Our goal is to learn to capture the cross-channel interdependencies in the feature maps without incurring significant parameter and computational costs. As shown in Figure 4.2, GrAB divides the input function maps (F) into g mutually exclusive groups [F1, F2, ..Fn˜, ..Fg], where each group has G function maps. 4.1, maxpool3×3,1 is maxpool with kernel size = 3×3 and padding = 1, DW1×1 is depth-wise convolution with kernel size = 1×1, P W1 is pointwise convolution with only one filter, and An˜ is an attention map derived of a group of intermediate feature maps (F˜n).

Attention map (An˜) in each group (subspace) captures the nonlinear dependencies between the feature maps by learning to collect cross-channel information. After the feature redistribution (in Eq. 4.2), each group of feature maps is given the refined set of feature maps (ˆFn˜). The final output of GrAB (ˆF) is obtained by merging the feature maps of each group (Equation 4.3).

Each attention map is capable of capturing the cross-channel information from the feature maps in their respective groups. We note that binning the feature maps into clusters does not incur additional parameter and computational overhead, while learning better cross-channel information. To keep the model simple and desirable for compact CNNs, we avoid intelligent partitioning of feature maps into groups.

Also, it is worth noting that embedding feature maps into groups does not introduce additional parameter and computational overhead during better cross-channel information learning.

Figure 4.2: GrAB divides the input feature maps into g mutually exclusive groups where each group contains G feature maps.

Subspace Attention Pooling

From the above discussion, it is clear that better inter-channel information interaction can be achieved when 1< g < and this intuition is confirmed by the experimental results shown in Table 4.2 and Table 4.8. In other words, the amount of calculation and the number of parameters are constant for a given number of channels (m) regardless of the number of formed groups (g). This clustering method allows the network to capture spatial relationships in feature maps.

The merged features are then passed through a multi-layer perceptron that transmits the spatial information from each subspace. The final set of feature maps is obtained by the Gscale(.) operation that distributes the spatial information among the feature maps.

Experimental Evaluation

MobileNet-V1 + GrAB

Experiments on ImageNet-1k: We conduct experiments on ImageNet-1K dataset with cluster size 1,4,8,16 and find that our model achieves 70.43% accuracy with cluster size 4. We train MobileNet-V1 for 90 epochs with size 128 package and use the SGD optimizer with the 0.9 boot. Using three GrAB blocks, we achieve a 9.2% and 6.4% reduction in FLOPs and parameters (respectively) with only a 0.22% drop in top-1 accuracy.

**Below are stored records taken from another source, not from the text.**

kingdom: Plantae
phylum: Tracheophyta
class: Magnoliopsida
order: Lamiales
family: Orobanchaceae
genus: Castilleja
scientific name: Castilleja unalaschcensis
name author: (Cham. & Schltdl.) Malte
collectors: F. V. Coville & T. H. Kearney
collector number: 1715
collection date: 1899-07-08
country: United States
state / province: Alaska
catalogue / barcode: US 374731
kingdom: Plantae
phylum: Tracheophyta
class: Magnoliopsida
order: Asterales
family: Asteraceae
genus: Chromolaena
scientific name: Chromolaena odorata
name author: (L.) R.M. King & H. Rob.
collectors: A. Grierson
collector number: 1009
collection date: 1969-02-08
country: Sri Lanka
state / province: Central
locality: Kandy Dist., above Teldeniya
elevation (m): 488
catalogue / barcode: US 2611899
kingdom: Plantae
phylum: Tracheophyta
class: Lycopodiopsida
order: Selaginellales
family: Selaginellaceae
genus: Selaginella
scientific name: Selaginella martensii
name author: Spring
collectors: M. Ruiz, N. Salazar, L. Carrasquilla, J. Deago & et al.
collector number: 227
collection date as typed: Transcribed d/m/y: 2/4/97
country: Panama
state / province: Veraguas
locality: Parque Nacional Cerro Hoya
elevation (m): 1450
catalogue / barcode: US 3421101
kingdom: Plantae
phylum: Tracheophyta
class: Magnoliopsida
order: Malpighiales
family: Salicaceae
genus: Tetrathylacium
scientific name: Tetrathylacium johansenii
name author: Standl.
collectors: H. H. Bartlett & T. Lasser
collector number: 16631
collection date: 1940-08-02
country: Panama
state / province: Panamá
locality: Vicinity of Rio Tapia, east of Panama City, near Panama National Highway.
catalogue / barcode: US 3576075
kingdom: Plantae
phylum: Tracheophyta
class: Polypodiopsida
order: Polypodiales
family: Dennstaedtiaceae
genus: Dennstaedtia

The reason is that the number of channels in each group decreases as we increase the number of groups, which hampers the exchange of information across channels. We also perform experiments on scaled version of MobileNet-V1 architecture, where the number of filters in each layer is scaled down by a factor (width multiplier)α, whereα. This happens due to the fact that the scaled version of MobileNet-V1 already has few feature maps, which are further divided into groups and lead to less number of feature maps per group, as happened in the case of g= 4, so that much less information enters the group.

In Table 4.4, we see that the top-1 accuracy of MobileNet-V1 integrated with GrAB is lower than that of the base network, while the top-5 accuracy is higher than the baseline (except g= 1). This implies that misclassification leading to lower top-1 accuracy is correctly predicted in top-5 predictions by the integrated GrAB network. Fine-grained classification: Fine-grained classification is a major challenge due to the high similarity between classes and the significant variation within the classes.

Table 4.5: Results on Scaled MobileNet-V1 with GrAB

MobileNet-V2 + GrAB

Attention visualization

Efficient Activity Detection in Uncropped Video with Max-Subgraph Search.IEEE Transactions on Pattern Analysis and Machine Intelligence. In Proceedings of the 32nd International Conference on Machine Learning, Volume 37 of Proceedings of Machine Learning Research.